On varieties whose universal cover is a product of curves

TL;DR

This paper explores conditions under which a compact complex manifold's universal cover is a product of curves, focusing on the existence of a special tensor and its implications in low dimensions and Kähler surfaces.

Contribution

It introduces the concept of a semispecial tensor as a necessary condition and studies its sufficiency in characterizing manifolds with product of curves as universal covers.

Findings

Semispecial tensor is necessary for universal cover to be a product of curves.

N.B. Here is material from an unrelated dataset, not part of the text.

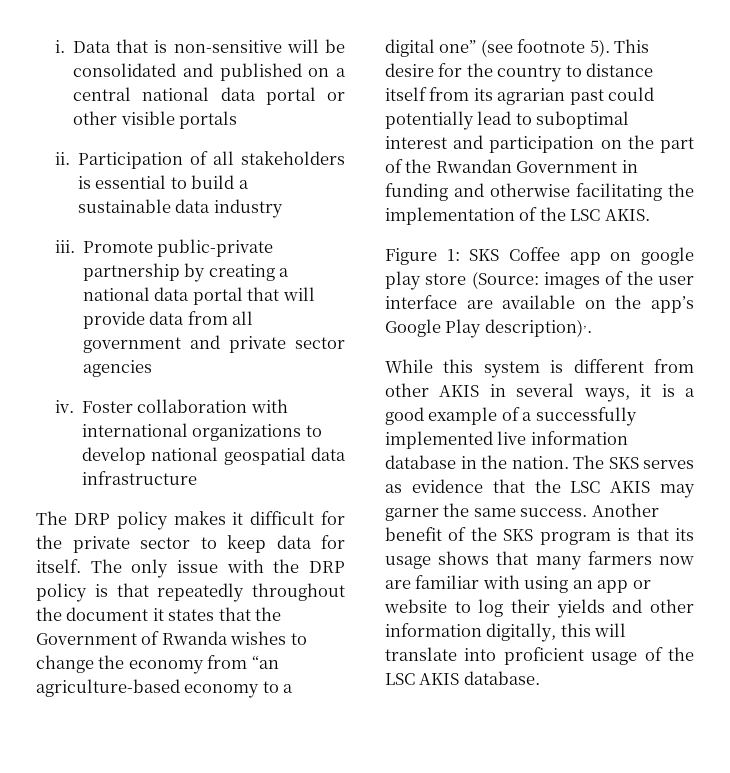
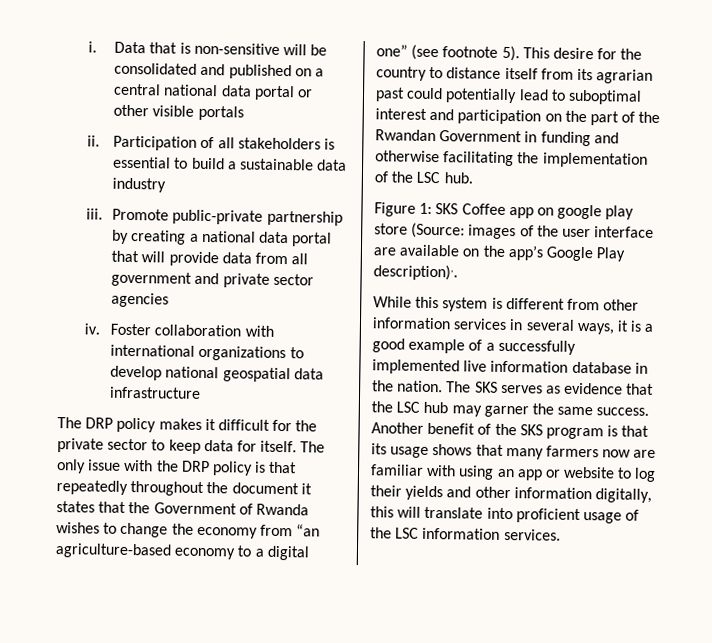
[604,209,650,221] AKIS. -> [443,172,473,184] hub.
[439,385,480,397] AKIS -> [372,317,508,331] information services
[610,481,651,493] AKIS -> [423,401,449,414] hub
[419,671,540,685] AKIS database. -> [422,527,561,541] information services.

In dimensions 2 and 3, the tensor condition is sufficient with additional hypotheses.

Characterization of Kähler surfaces with product of curves as universal cover.

Abstract

We investigate a necessary condition for a compact complex manifold X of dimension n in order that its universal cover be the Cartesian product $C^n$ of a curve $C = \PP^1 or \HH$: the existence of a semispecial tensor $\omega$. A semispecial tensor is a non zero section $ 0 \neq \omega \in H^0(X, S^n\Omega^1_X (-K_X) \otimes \eta) $), where $\eta$ is an invertible sheaf of 2-torsion (i.e., $\eta^2\cong \hol_X$). We show that this condition works out nicely, as a sufficient condition, when coupled with some other simple hypothesis, in the case of dimension $n= 2$ or $ n= 3$; but it is not sufficient alone, even in dimension 2. In the case of K\"ahler surfaces we use the above results in order to give a characterization of the surfaces whose universal cover is a product of two curves, distinguishing the 6 possible cases.